▶ **PROVIDED INFORMATION**
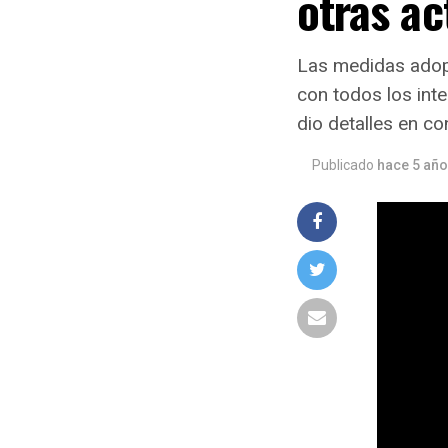
otras ac
Las medidas adop
con todos los int
dio detalles en co
Publicado
hace 5 añ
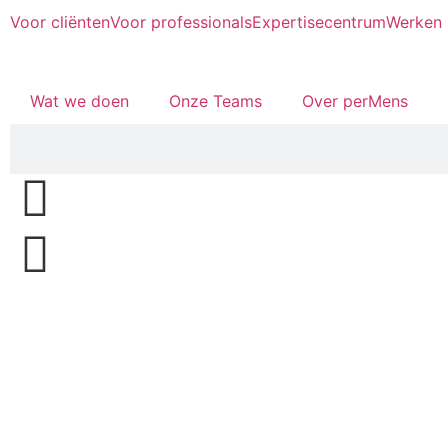
Voor cliënten
Voor professionals
Expertisecentrum
Werken 
Wat we doen
Onze Teams
Over perMens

▶ **WHAT IS EXPECTED**
The records above, minus their pictures, are to be returned word for word.

▶ **SOLUTION FOR THIS EXERCISE**
otras ac
Las medidas adop
con todos los int
dio detalles en co
Publicado
hace 5 añ
Voor cliënten
Voor professionals
Expertisecentrum
Werken 
Wat we doen
Onze Teams
Over perMens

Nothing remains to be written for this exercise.